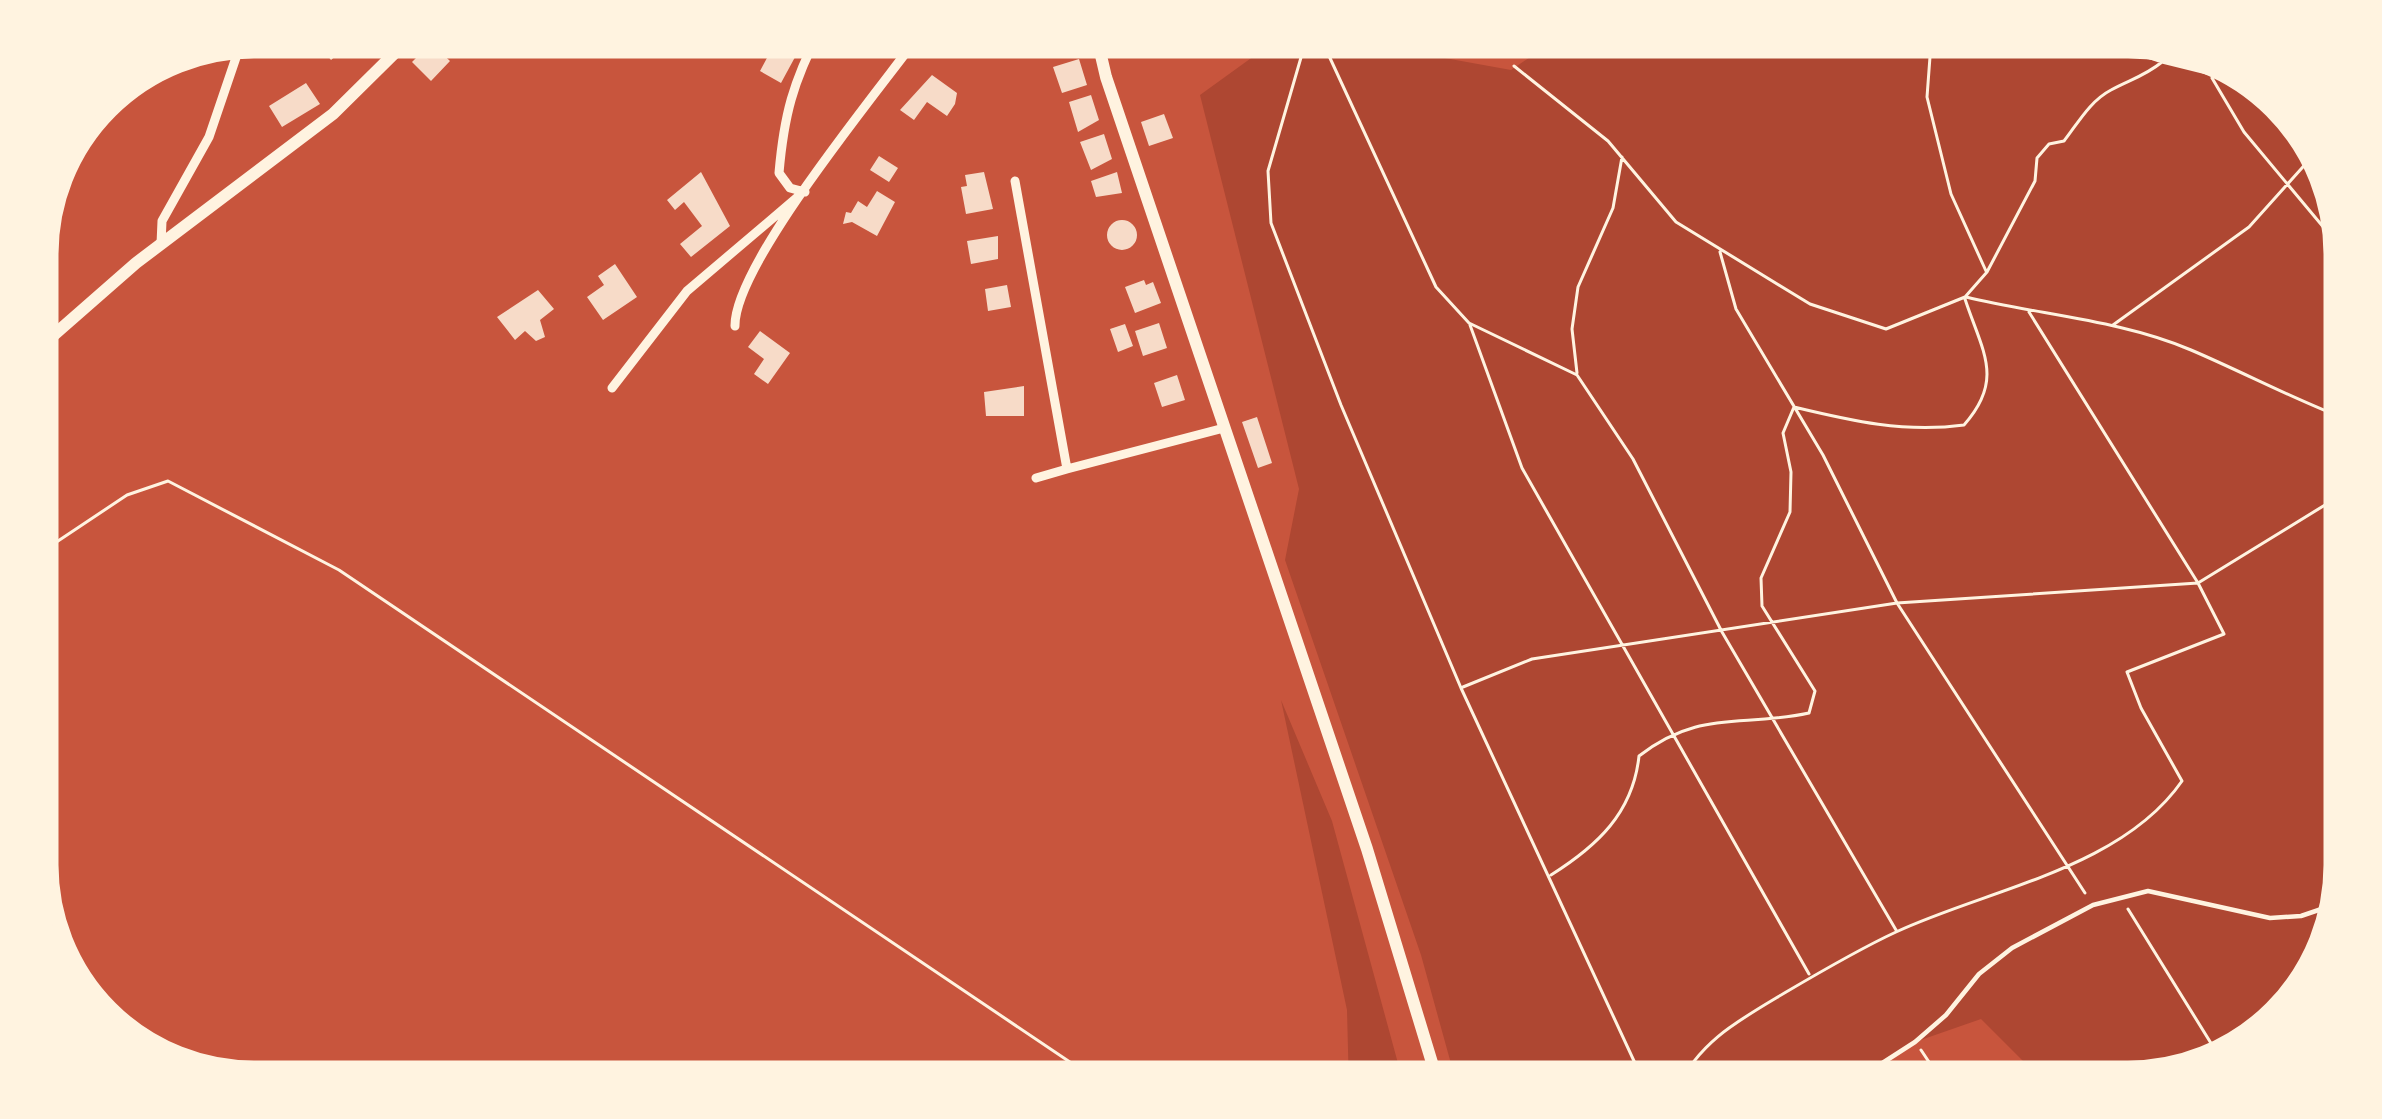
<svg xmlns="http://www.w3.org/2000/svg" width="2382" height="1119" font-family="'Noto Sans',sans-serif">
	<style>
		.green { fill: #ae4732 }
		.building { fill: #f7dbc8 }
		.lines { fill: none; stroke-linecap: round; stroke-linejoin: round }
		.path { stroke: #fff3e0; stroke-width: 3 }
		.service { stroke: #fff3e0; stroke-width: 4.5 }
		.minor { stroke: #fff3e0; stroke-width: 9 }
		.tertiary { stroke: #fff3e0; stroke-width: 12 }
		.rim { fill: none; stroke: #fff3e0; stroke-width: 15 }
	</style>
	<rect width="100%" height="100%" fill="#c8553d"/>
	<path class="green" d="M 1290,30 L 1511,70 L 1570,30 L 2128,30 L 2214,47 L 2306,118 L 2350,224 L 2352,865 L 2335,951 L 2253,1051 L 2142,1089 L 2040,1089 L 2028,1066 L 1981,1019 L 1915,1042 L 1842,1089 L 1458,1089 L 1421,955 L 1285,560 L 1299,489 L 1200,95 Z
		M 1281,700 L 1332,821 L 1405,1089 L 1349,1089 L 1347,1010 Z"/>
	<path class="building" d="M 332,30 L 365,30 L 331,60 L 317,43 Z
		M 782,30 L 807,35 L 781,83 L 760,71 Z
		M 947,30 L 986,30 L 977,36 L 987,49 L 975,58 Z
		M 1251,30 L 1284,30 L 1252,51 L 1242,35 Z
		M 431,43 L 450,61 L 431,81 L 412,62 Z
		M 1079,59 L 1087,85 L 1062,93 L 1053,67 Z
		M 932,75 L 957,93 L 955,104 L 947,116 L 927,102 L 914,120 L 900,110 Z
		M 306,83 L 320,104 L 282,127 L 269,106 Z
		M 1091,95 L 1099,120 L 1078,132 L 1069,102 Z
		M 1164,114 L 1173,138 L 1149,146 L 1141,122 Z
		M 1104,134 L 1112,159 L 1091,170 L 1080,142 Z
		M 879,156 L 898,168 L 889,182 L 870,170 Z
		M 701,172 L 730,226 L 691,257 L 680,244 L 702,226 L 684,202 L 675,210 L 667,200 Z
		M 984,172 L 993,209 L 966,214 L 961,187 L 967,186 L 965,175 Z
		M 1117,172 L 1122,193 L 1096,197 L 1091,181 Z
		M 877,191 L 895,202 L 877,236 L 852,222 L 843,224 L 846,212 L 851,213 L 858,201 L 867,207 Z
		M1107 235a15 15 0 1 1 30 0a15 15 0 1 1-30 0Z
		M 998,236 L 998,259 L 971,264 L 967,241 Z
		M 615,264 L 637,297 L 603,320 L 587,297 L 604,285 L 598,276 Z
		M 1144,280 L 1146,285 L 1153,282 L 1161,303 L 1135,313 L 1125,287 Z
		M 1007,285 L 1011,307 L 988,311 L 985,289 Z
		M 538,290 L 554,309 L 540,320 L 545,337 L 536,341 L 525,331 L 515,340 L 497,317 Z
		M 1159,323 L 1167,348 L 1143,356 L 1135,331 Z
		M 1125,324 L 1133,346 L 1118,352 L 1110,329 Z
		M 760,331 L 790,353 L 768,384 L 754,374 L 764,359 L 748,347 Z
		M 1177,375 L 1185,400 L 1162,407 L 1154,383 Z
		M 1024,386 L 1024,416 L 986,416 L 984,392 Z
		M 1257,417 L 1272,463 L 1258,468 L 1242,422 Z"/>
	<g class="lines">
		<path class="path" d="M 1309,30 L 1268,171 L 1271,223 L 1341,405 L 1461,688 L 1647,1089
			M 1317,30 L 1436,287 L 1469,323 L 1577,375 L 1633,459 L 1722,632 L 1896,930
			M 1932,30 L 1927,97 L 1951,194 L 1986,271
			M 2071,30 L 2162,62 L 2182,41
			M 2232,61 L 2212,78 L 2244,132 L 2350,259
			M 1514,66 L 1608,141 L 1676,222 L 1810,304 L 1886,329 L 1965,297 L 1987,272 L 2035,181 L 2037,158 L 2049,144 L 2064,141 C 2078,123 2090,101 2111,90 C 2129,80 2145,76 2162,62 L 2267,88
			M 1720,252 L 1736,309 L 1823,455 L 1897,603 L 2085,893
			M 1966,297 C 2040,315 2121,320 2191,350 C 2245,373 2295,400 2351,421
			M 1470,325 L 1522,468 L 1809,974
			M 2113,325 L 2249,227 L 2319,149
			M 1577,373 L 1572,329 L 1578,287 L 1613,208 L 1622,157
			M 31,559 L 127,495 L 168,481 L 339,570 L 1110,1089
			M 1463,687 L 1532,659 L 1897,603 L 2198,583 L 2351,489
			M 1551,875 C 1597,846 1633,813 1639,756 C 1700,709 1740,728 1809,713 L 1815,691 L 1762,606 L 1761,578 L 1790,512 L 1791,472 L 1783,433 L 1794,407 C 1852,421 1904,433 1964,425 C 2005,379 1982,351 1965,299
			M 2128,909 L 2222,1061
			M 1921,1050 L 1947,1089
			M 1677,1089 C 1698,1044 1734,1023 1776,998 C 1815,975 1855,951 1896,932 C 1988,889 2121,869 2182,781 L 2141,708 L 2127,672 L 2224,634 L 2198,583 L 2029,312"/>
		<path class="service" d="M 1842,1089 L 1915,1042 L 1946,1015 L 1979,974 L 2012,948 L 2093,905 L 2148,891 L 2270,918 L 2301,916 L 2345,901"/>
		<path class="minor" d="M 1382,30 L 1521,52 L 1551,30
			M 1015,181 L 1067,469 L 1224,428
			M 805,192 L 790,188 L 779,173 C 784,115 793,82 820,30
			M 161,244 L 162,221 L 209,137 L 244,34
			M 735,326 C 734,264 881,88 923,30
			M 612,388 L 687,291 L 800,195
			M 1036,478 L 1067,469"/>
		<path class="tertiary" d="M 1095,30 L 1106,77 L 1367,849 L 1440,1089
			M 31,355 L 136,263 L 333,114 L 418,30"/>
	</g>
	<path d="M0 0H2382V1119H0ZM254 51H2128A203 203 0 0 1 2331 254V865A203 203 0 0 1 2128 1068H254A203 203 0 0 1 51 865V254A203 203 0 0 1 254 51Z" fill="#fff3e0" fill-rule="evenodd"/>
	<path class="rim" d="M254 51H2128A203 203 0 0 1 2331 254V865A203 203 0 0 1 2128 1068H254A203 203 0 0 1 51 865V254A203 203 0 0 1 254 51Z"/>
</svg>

· · · · ·

Retype the entries word for word. Omit any images.

<svg xmlns="http://www.w3.org/2000/svg" width="2382" height="1119" font-family="'Noto Sans',sans-serif">
	<style>
		.green { fill: #ae4732 }
		.building { fill: #f7dbc8 }
		.lines { fill: none; stroke-linecap: round; stroke-linejoin: round }
		.path { stroke: #fff3e0; stroke-width: 3 }
		.service { stroke: #fff3e0; stroke-width: 4.5 }
		.minor { stroke: #fff3e0; stroke-width: 9 }
		.tertiary { stroke: #fff3e0; stroke-width: 12 }
		.rim { fill: none; stroke: #fff3e0; stroke-width: 15 }
	</style>
	<rect width="100%" height="100%" fill="#c8553d"/>
	<path class="green" d="M 1290,30 L 1511,70 L 1570,30 L 2128,30 L 2214,47 L 2306,118 L 2350,224 L 2352,865 L 2335,951 L 2253,1051 L 2142,1089 L 2040,1089 L 2028,1066 L 1981,1019 L 1915,1042 L 1842,1089 L 1458,1089 L 1421,955 L 1285,560 L 1299,489 L 1200,95 Z
		M 1281,700 L 1332,821 L 1405,1089 L 1349,1089 L 1347,1010 Z"/>
	<path class="building" d="M 332,30 L 365,30 L 331,60 L 317,43 Z
		M 782,30 L 807,35 L 781,83 L 760,71 Z
		M 947,30 L 986,30 L 977,36 L 987,49 L 975,58 Z
		M 1251,30 L 1284,30 L 1252,51 L 1242,35 Z
		M 431,43 L 450,61 L 431,81 L 412,62 Z
		M 1079,59 L 1087,85 L 1062,93 L 1053,67 Z
		M 932,75 L 957,93 L 955,104 L 947,116 L 927,102 L 914,120 L 900,110 Z
		M 306,83 L 320,104 L 282,127 L 269,106 Z
		M 1091,95 L 1099,120 L 1078,132 L 1069,102 Z
		M 1164,114 L 1173,138 L 1149,146 L 1141,122 Z
		M 1104,134 L 1112,159 L 1091,170 L 1080,142 Z
		M 879,156 L 898,168 L 889,182 L 870,170 Z
		M 701,172 L 730,226 L 691,257 L 680,244 L 702,226 L 684,202 L 675,210 L 667,200 Z
		M 984,172 L 993,209 L 966,214 L 961,187 L 967,186 L 965,175 Z
		M 1117,172 L 1122,193 L 1096,197 L 1091,181 Z
		M 877,191 L 895,202 L 877,236 L 852,222 L 843,224 L 846,212 L 851,213 L 858,201 L 867,207 Z
		M1107 235a15 15 0 1 1 30 0a15 15 0 1 1-30 0Z
		M 998,236 L 998,259 L 971,264 L 967,241 Z
		M 615,264 L 637,297 L 603,320 L 587,297 L 604,285 L 598,276 Z
		M 1144,280 L 1146,285 L 1153,282 L 1161,303 L 1135,313 L 1125,287 Z
		M 1007,285 L 1011,307 L 988,311 L 985,289 Z
		M 538,290 L 554,309 L 540,320 L 545,337 L 536,341 L 525,331 L 515,340 L 497,317 Z
		M 1159,323 L 1167,348 L 1143,356 L 1135,331 Z
		M 1125,324 L 1133,346 L 1118,352 L 1110,329 Z
		M 760,331 L 790,353 L 768,384 L 754,374 L 764,359 L 748,347 Z
		M 1177,375 L 1185,400 L 1162,407 L 1154,383 Z
		M 1024,386 L 1024,416 L 986,416 L 984,392 Z
		M 1257,417 L 1272,463 L 1258,468 L 1242,422 Z"/>
	<g class="lines">
		<path class="path" d="M 1309,30 L 1268,171 L 1271,223 L 1341,405 L 1461,688 L 1647,1089
			M 1317,30 L 1436,287 L 1469,323 L 1577,375 L 1633,459 L 1722,632 L 1896,930
			M 1932,30 L 1927,97 L 1951,194 L 1986,271
			M 2071,30 L 2162,62 L 2182,41
			M 2232,61 L 2212,78 L 2244,132 L 2350,259
			M 1514,66 L 1608,141 L 1676,222 L 1810,304 L 1886,329 L 1965,297 L 1987,272 L 2035,181 L 2037,158 L 2049,144 L 2064,141 C 2078,123 2090,101 2111,90 C 2129,80 2145,76 2162,62 L 2267,88
			M 1720,252 L 1736,309 L 1823,455 L 1897,603 L 2085,893
			M 1966,297 C 2040,315 2121,320 2191,350 C 2245,373 2295,400 2351,421
			M 1470,325 L 1522,468 L 1809,974
			M 2113,325 L 2249,227 L 2319,149
			M 1577,373 L 1572,329 L 1578,287 L 1613,208 L 1622,157
			M 31,559 L 127,495 L 168,481 L 339,570 L 1110,1089
			M 1463,687 L 1532,659 L 1897,603 L 2198,583 L 2351,489
			M 1551,875 C 1597,846 1633,813 1639,756 C 1700,709 1740,728 1809,713 L 1815,691 L 1762,606 L 1761,578 L 1790,512 L 1791,472 L 1783,433 L 1794,407 C 1852,421 1904,433 1964,425 C 2005,379 1982,351 1965,299
			M 2128,909 L 2222,1061
			M 1921,1050 L 1947,1089
			M 1677,1089 C 1698,1044 1734,1023 1776,998 C 1815,975 1855,951 1896,932 C 1988,889 2121,869 2182,781 L 2141,708 L 2127,672 L 2224,634 L 2198,583 L 2029,312"/>
		<path class="service" d="M 1842,1089 L 1915,1042 L 1946,1015 L 1979,974 L 2012,948 L 2093,905 L 2148,891 L 2270,918 L 2301,916 L 2345,901"/>
		<path class="minor" d="M 1382,30 L 1521,52 L 1551,30
			M 1015,181 L 1067,469 L 1224,428
			M 805,192 L 790,188 L 779,173 C 784,115 793,82 820,30
			M 161,244 L 162,221 L 209,137 L 244,34
			M 735,326 C 734,264 881,88 923,30
			M 612,388 L 687,291 L 800,195
			M 1036,478 L 1067,469"/>
		<path class="tertiary" d="M 1095,30 L 1106,77 L 1367,849 L 1440,1089
			M 31,355 L 136,263 L 333,114 L 418,30"/>
	</g>
	<path d="M0 0H2382V1119H0ZM254 51H2128A203 203 0 0 1 2331 254V865A203 203 0 0 1 2128 1068H254A203 203 0 0 1 51 865V254A203 203 0 0 1 254 51Z" fill="#fff3e0" fill-rule="evenodd"/>
	<path class="rim" d="M254 51H2128A203 203 0 0 1 2331 254V865A203 203 0 0 1 2128 1068H254A203 203 0 0 1 51 865V254A203 203 0 0 1 254 51Z"/>
</svg>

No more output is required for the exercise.